--- Information supplied Enclosed Below ---
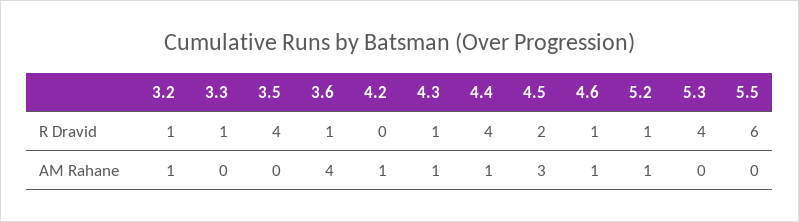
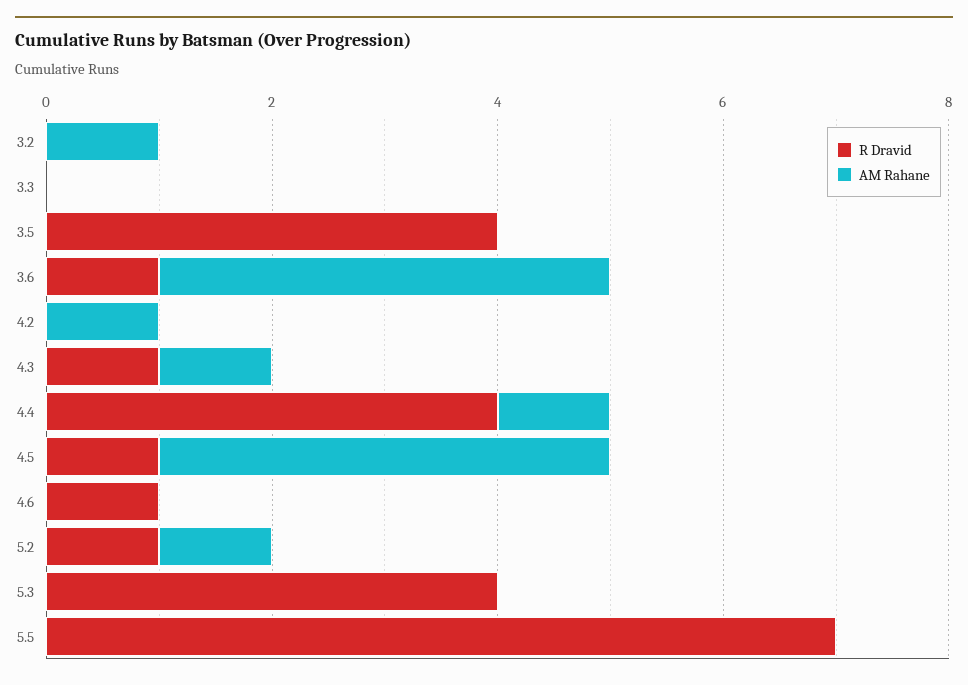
  {
    "R Dravid": {
-     "3.2": 1,
+     "3.2": 0,
-     "3.3": 1,
+     "3.3": 0,
      "3.5": 4,
      "3.6": 1,
      "4.2": 0,
      "4.3": 1,
      "4.4": 4,
-     "4.5": 2,
+     "4.5": 1,
      "4.6": 1,
      "5.2": 1,
      "5.3": 4,
-     "5.5": 6
+     "5.5": 7
    },
    "AM Rahane": {
      "3.2": 1,
      "3.3": 0,
      "3.5": 0,
      "3.6": 4,
      "4.2": 1,
      "4.3": 1,
      "4.4": 1,
-     "4.5": 3,
+     "4.5": 4,
-     "4.6": 1,
+     "4.6": 0,
      "5.2": 1,
      "5.3": 0,
      "5.5": 0
    }
  }

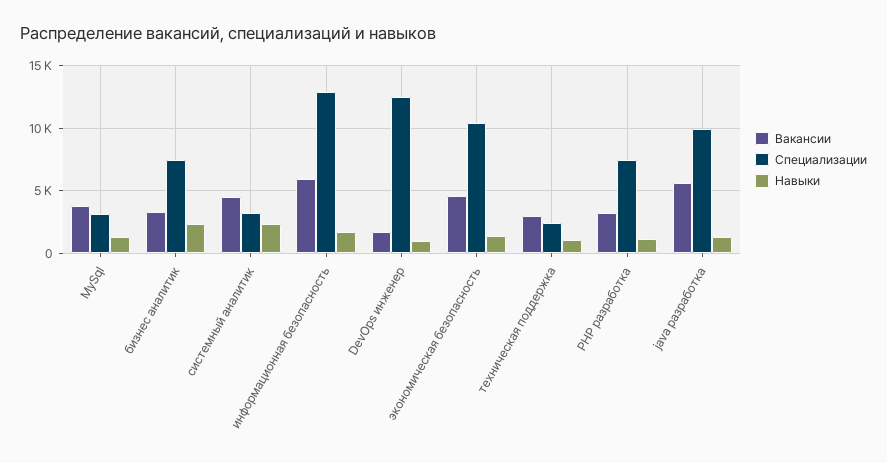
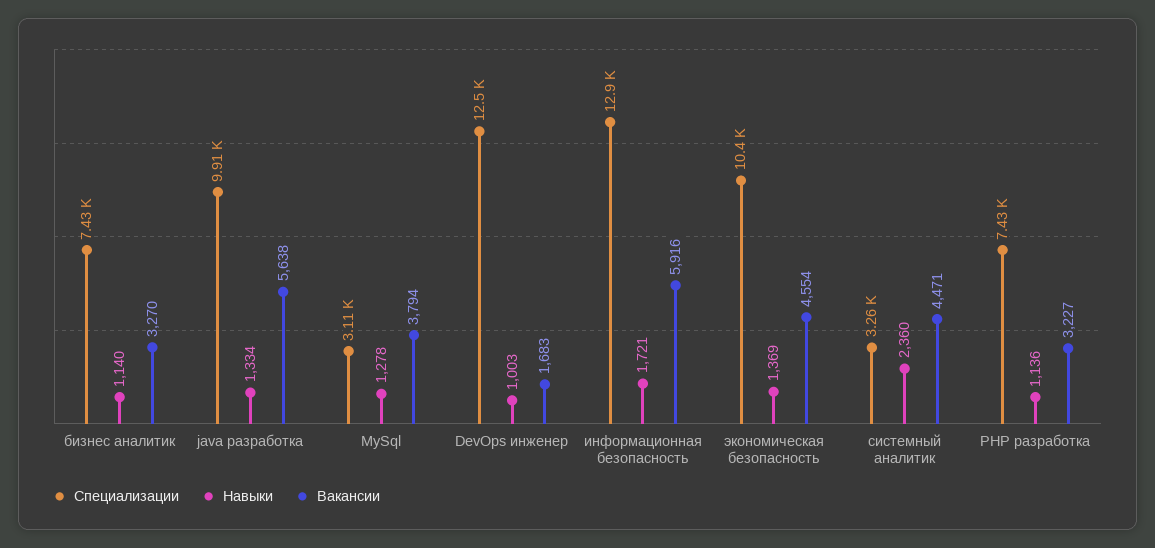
  {
    "Вакансии": {
      "MySql": 3794,
      "бизнес аналитик": 3270,
      "системный аналитик": 4471,
      "информационная безопасность": 5916,
      "DevOps инженер": 1683,
      "экономическая безопасность": 4554,
-     "техническая поддержка": 3000,
      "PHP разработка": 3227,
      "java разработка": 5638
    },
    "Специализации": {
      "MySql": 3110,
      "бизнес аналитик": 7430,
      "системный аналитик": 3260,
      "информационная безопасность": 12900,
      "DevOps инженер": 12500,
      "экономическая безопасность": 10400,
-     "техническая поддержка": 2500,
      "PHP разработка": 7430,
      "java разработка": 9910
    },
    "Навыки": {
      "MySql": 1278,
-     "бизнес аналитик": 2500,
+     "бизнес аналитик": 1140,
      "системный аналитик": 2360,
      "информационная безопасность": 1721,
      "DevOps инженер": 1003,
      "экономическая безопасность": 1369,
-     "техническая поддержка": 1000,
      "PHP разработка": 1136,
      "java разработка": 1334
    }
  }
--- End of Enclosed Information supplied ---
Count how many lines in the entries hold "аналитик" and reply with that number alone.

7